EXTRACTED ENTRIES =

*** Begin section ***

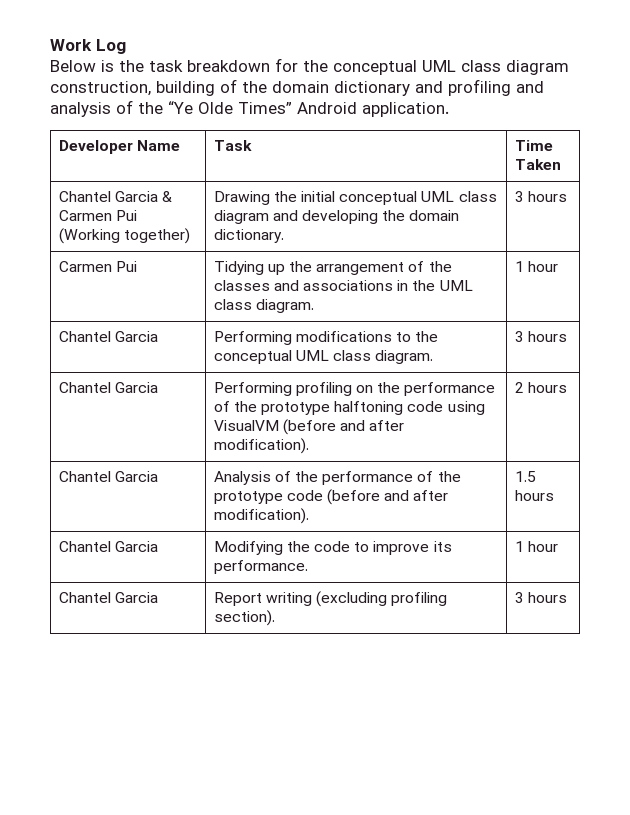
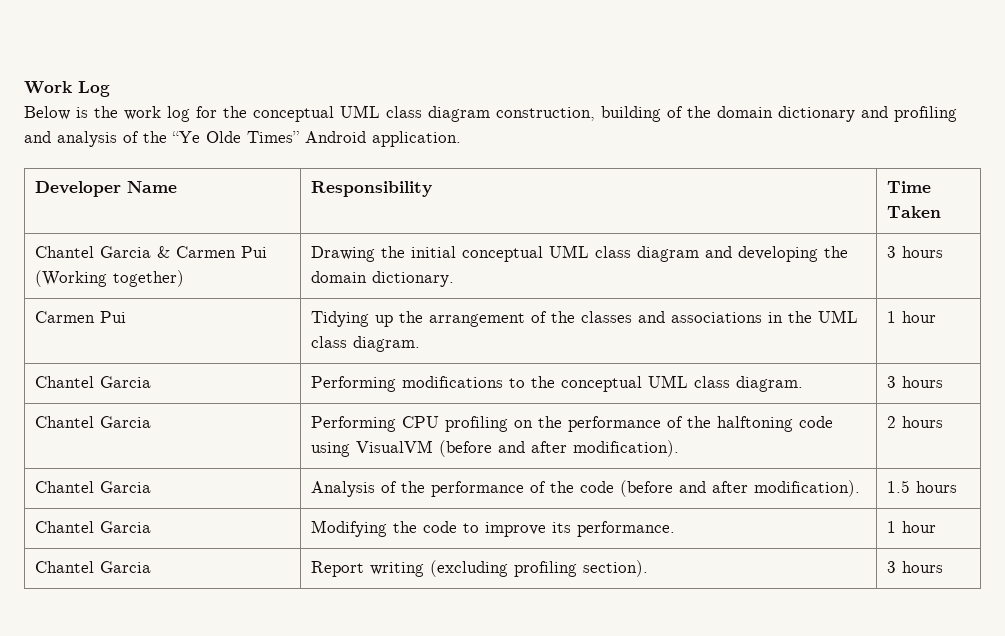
[149,60,270,72] task breakdown -> [124,106,190,122] work log
[213,140,252,151] Task -> [310,181,432,197] Responsibility
(292, 389) none -> [401,416,439,428] CPU
[260,402,330,415] prototype -> (711, 422) none
[213,491,283,504] prototype -> (574, 487) none

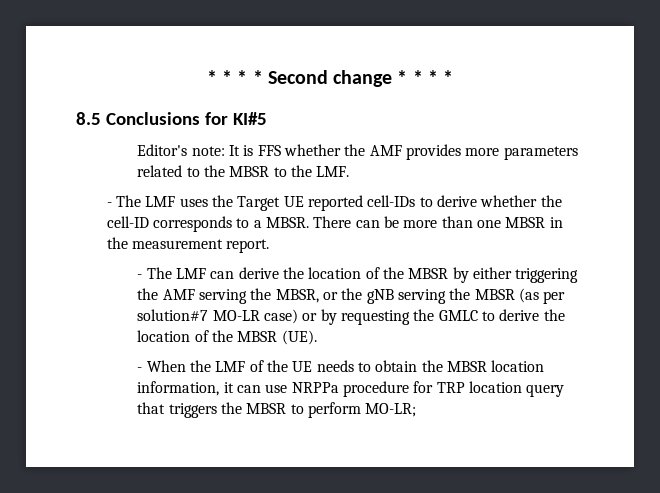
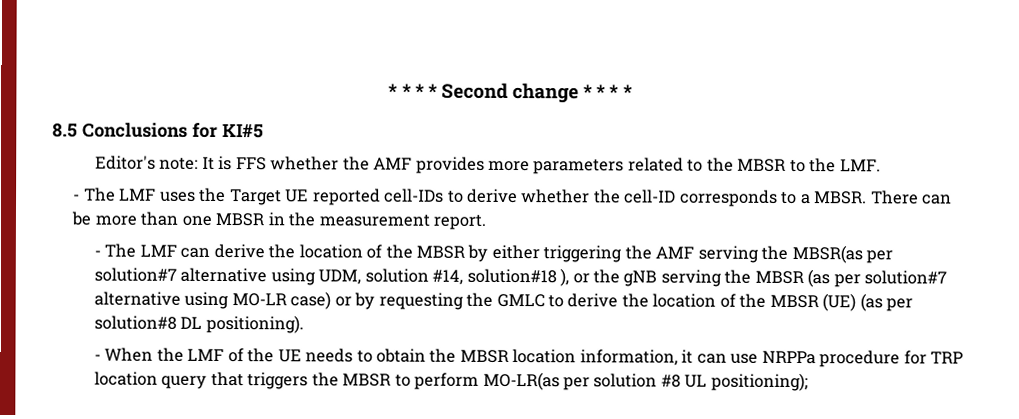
[275,289,319,303] MBSR, -> [791,244,894,264] [93,267,570,287] MBSR(as per solution#7 alternative using UDM, solution #14, solution#18 ),
(209, 315) none -> [93,291,230,310] alternative using
[281,330,317,345] (UE). -> [822,293,914,312] [93,314,304,334] (UE) (as per solution#8 DL positioning).
[365,403,417,417] MO-LR; -> [482,371,808,392] MO-LR(as per solution #8 UL positioning);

*** End section ***

AIM OF THE EXERCISE = Make an exact copy of the lines from the one holding "[213,491,283,504] prototype ->" through the end of the material, both ends included, and keep the pictures out of it.

EXERCISE RESULT =
[213,491,283,504] prototype -> (574, 487) none

[275,289,319,303] MBSR, -> [791,244,894,264] [93,267,570,287] MBSR(as per solution#7 alternative using UDM, solution #14, solution#18 ),
(209, 315) none -> [93,291,230,310] alternative using
[281,330,317,345] (UE). -> [822,293,914,312] [93,314,304,334] (UE) (as per solution#8 DL positioning).
[365,403,417,417] MO-LR; -> [482,371,808,392] MO-LR(as per solution #8 UL positioning);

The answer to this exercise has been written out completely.